Verlässlichkeit eines bedarfsgerechten Angebots oberstes Gebot

St. Pölten, (OTS/SPI) - "Unstimmigkeiten über Tarifgestaltungen dürfen nicht auf dem Rücken der PendlerInnen ausgetragen werden. Gerade diese müssen sich auf die Verlässlichkeit des Angebots und einen öffentlichen Verkehr, der eine wichtige gemeinwirtschaftliche Leistung erbringen muss, verlassen können. Die aktuelle Diskussion über die seitens des privaten Eisenbahnunternehmens Westbahn angekündigten Tarifanhebungen zeigen, dass gerade bei gemeinwirtschaftlichen Leistungen rein gewinnorientierte Unternehmensstrategien an ihre Grenzen stoßen und damit auch die Kunden sehr schnell zu den Leidtragenden gehören können", so der Tullner SPNÖ-LAbg. Günter Kraft zur aktuellen Diskussion über die Tariferhöhungen bei der Westbahn.
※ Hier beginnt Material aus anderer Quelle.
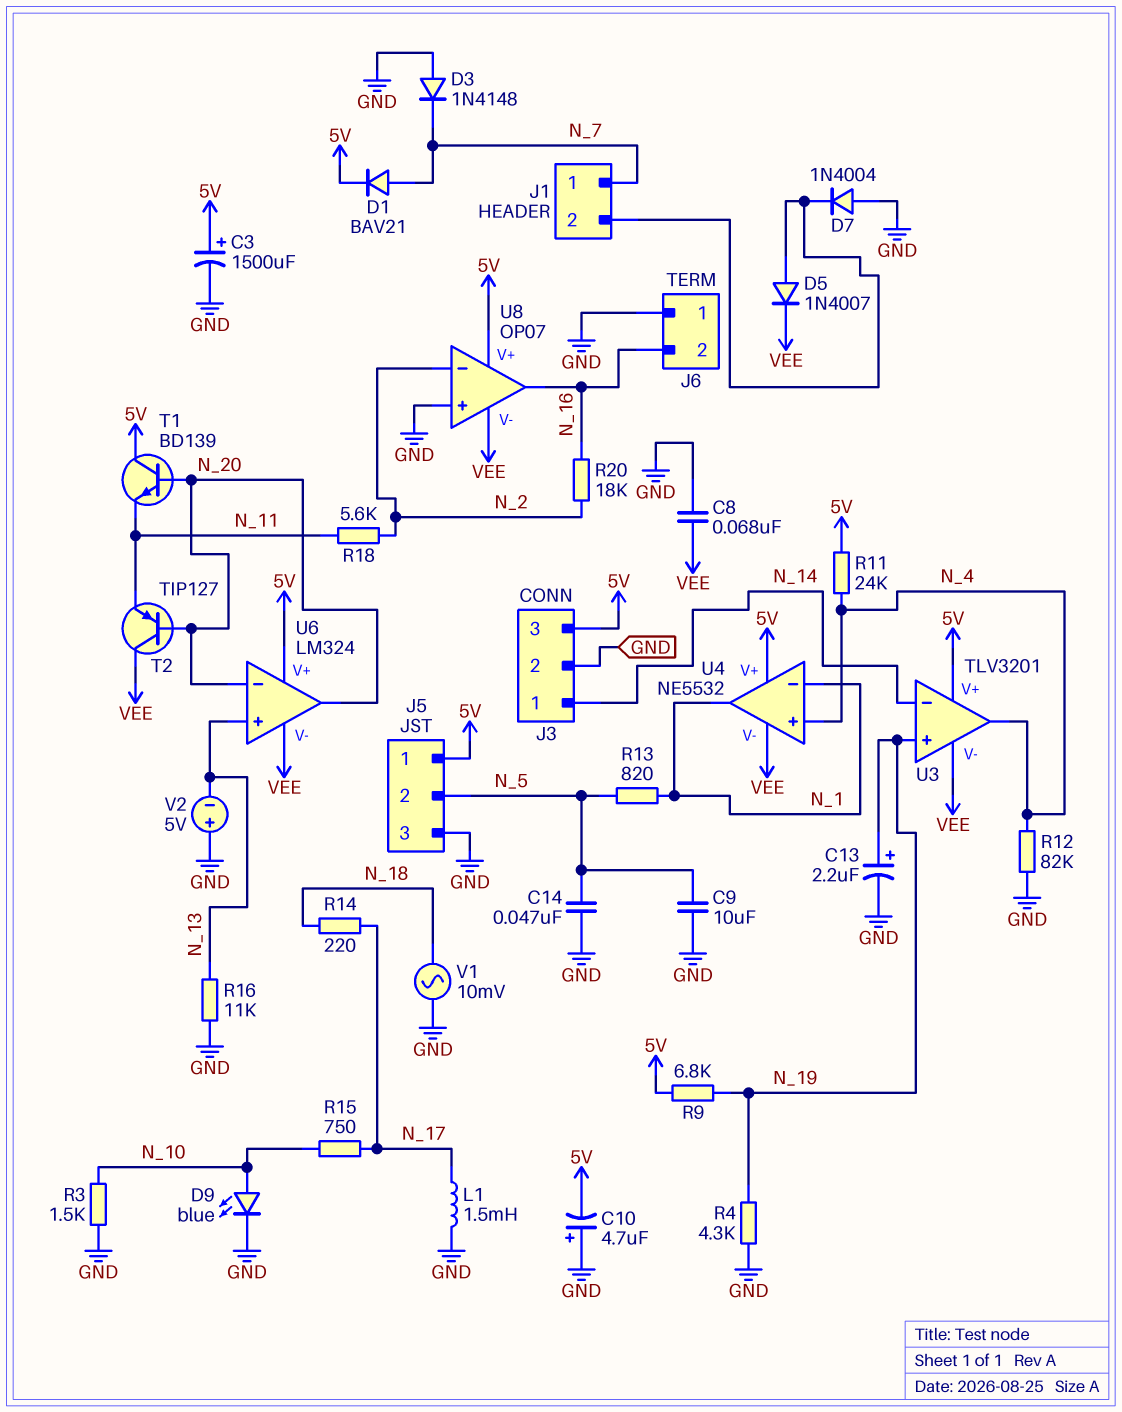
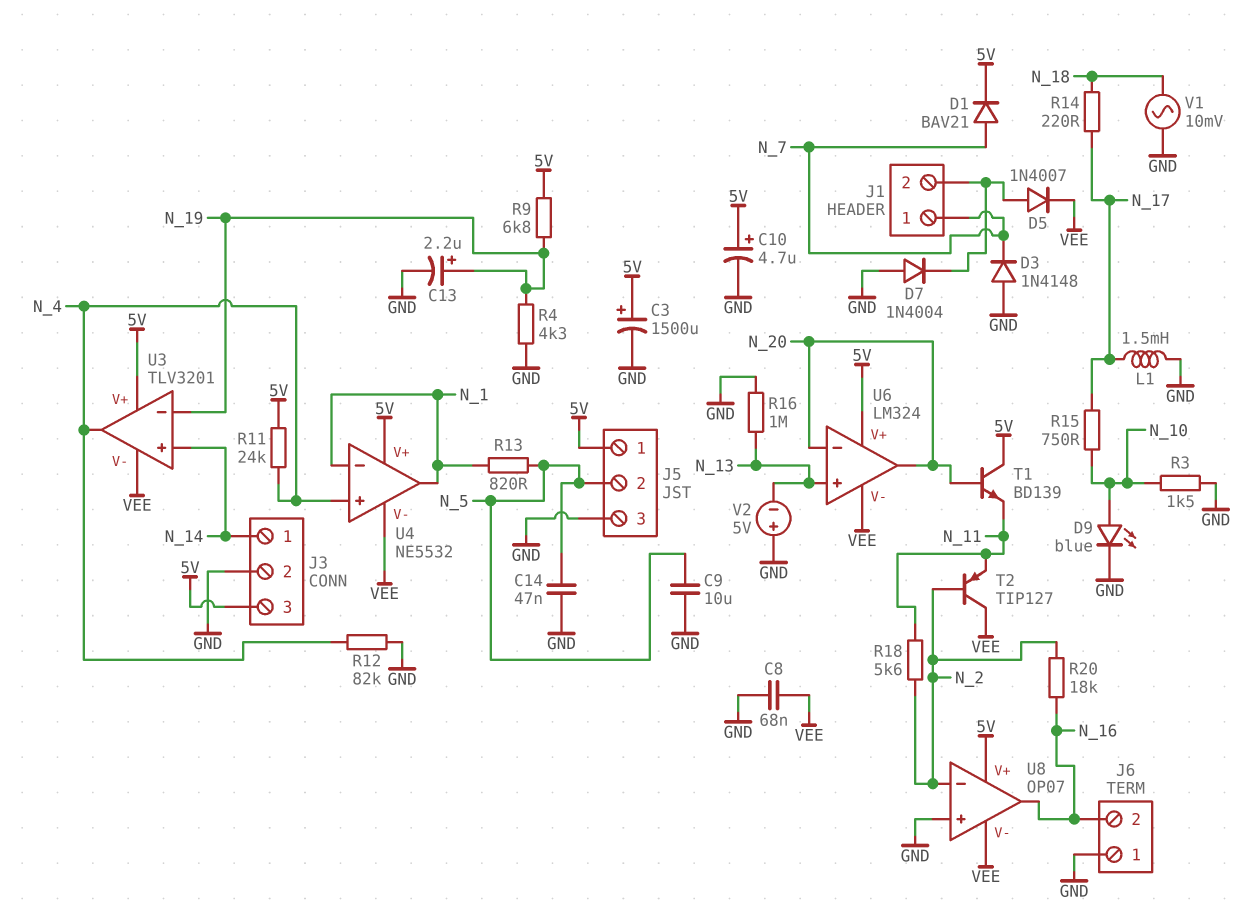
C10: 4.7uF (plus GND, minus 5V) -> 4.7uF (plus 5V, minus GND)
R16: 11k (GND, N_13) -> 1M (GND, N_13)
T2: PNP TIP127 (B N_20, C VEE, E N_11) -> PNP TIP127 (B N_2, C VEE, E N_11)
U3 pin in+: N_19 -> N_14
U3 pin in-: N_14 -> N_19

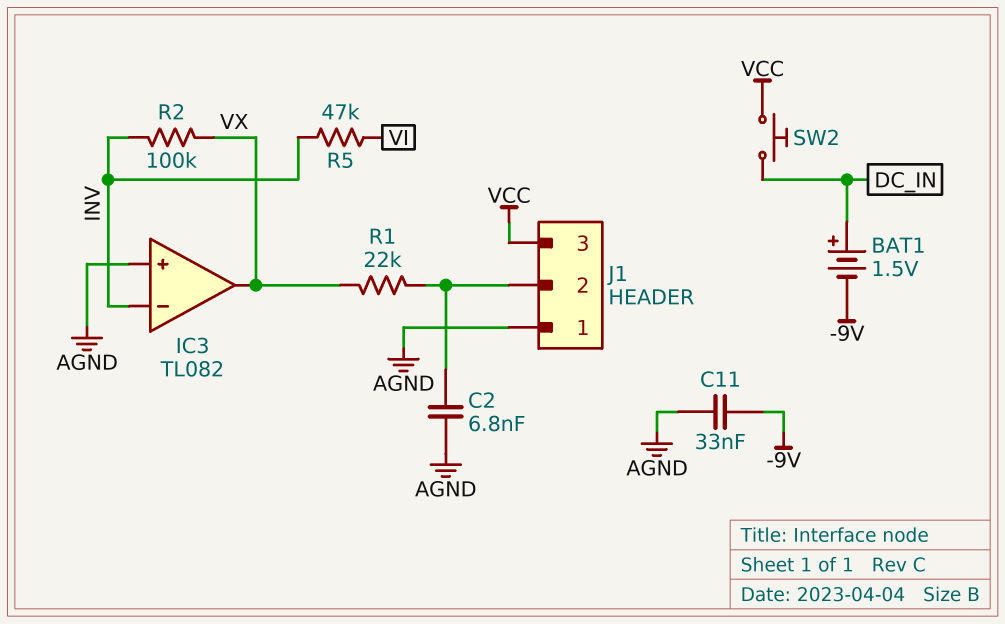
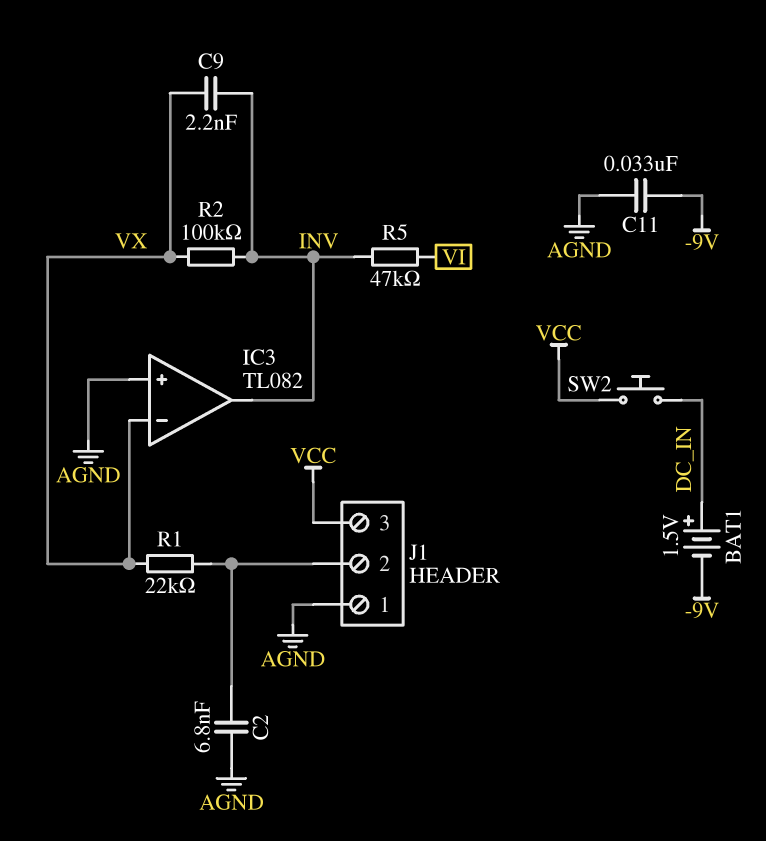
C9: none -> 2.2nF (INV, VX)
IC3 pin in-: INV -> VX
IC3 pin out: VX -> INV

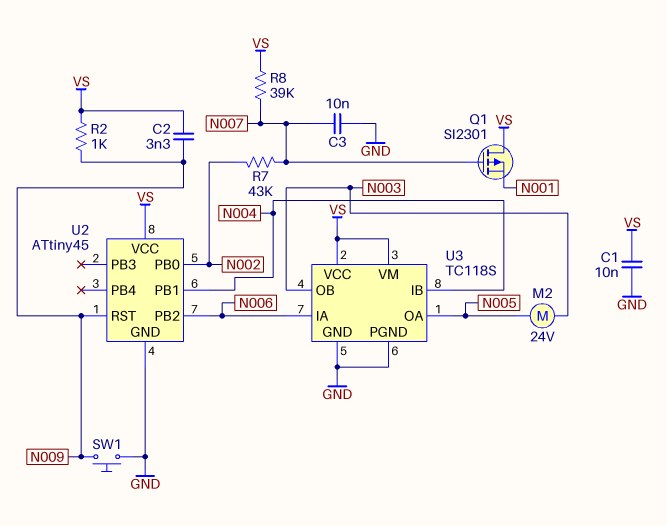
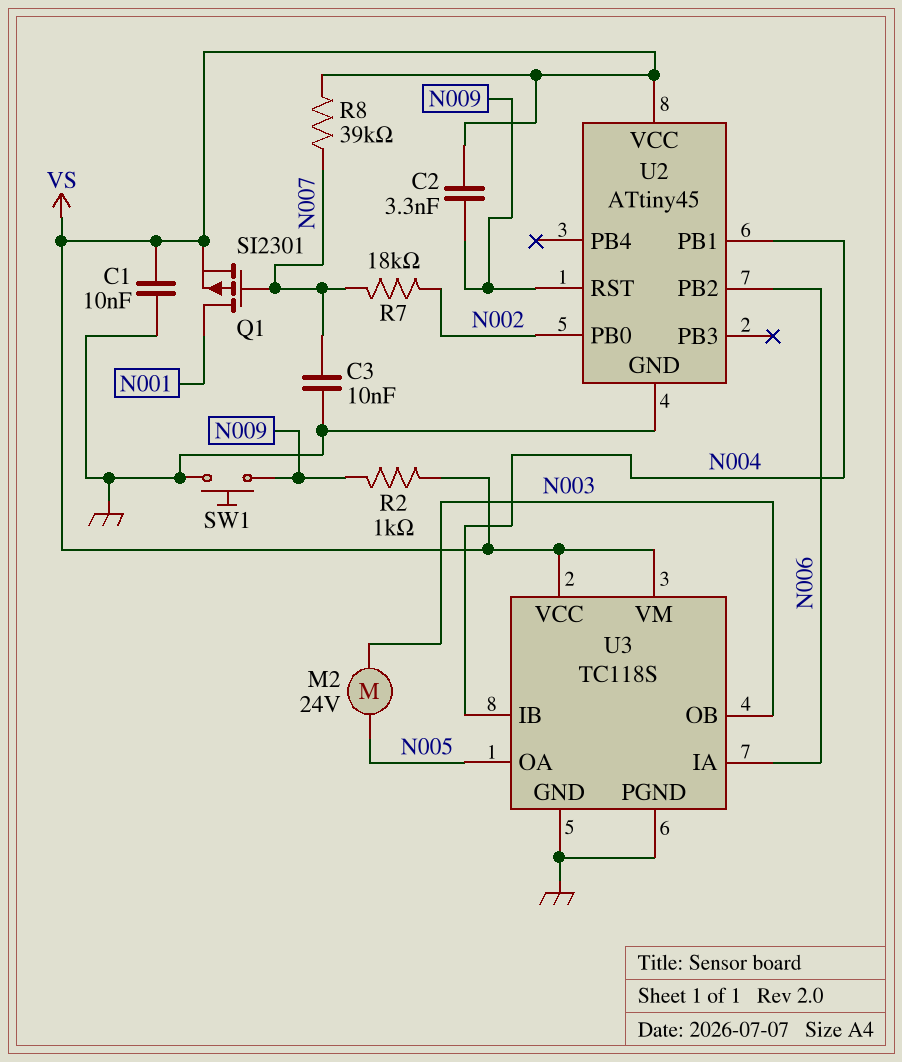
Q1: PMOS SI2301 (G N007, D VS, S N001) -> PMOS SI2301 (G N007, D N001, S VS)
R7: 43k (N002, N007) -> 18k (N002, N007)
"Jedenfalls sollte es auf gar keinen Fall Usus werden, Kundinnen oder Kunden den Zutritt zum Waggon zu verwehren, nur weil sie als Stammkunden mit günstigeren Zeitkarten unterwegs sind. Als sehr positiv zu werten ist, dass Verkehrsministerin Doris Bures bei den ÖBB bereits angeregt hat, die Halte beim wichtigen Pendler-Bahnhof Tullnerfeld zu erhöhen. Zudem gilt es auch, das Zubringerangebot mit Bussen und den Schnellbahnlinien aus Tulln weiter zu verbessern", so Kraft.